Climate change will have disastrous consequences not only in terms of changing weather and rising temperatures but also in terms of epidemics. According to a recent study conducted by Georgetown University of America, the world could face thousands of epidemics by the year 2070. Approximately 15,000 viruses are expected to spread from animals to humans at the same time.

In the next 50 years, epidemics are more likely to spread in Asia and Africa, according to a study published in the journal Nature. These continents have already been hit by deadly epidemics such as the flu, HIV, Ebola, and the Coronavirus. Diseases have been observed to be transmitted from human to animal, as well as from animal to human.

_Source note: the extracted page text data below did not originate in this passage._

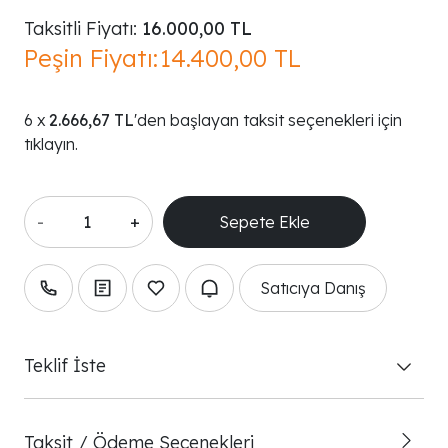
Taksitli Fiyatı:
16.000,00 TL
Peşin Fiyatı:
14.400,00 TL
2.666,67 TL
'den başlayan taksit seçenekleri için
tıklayın.
-
+
Satıcıya Danış
Teklif İste
Taksit / Ödeme Seçenekleri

If the earth's temperature rises by 2 degrees Celsius in the next 50 years as a result of climate change, more than 3 thousand mammal species will be forced to relocate. As a result, the virus will follow them and infect the animals already present in these areas. These will go on to infect a large number of people as well.

Currently, 10,000 such viruses exist in animals, with the potential to infect humans in the future. Viruses are expected to spread 4,000 times between mammalian species alone by 2070, according to scientists. This study did not include any birds or sea creatures. Bats, according to scientists, will spread the virus the most in the coming years due to their ability to fly long distances.


According to a study participant, if future epidemics are to be avoided, we must avoid the negative effects of climate change. The link between global warming and virus infection is becoming increasingly clear. As a result, the risk of new viruses arising and spreading is rising. As a result, we must reduce greenhouse gas emissions and fuel consumption.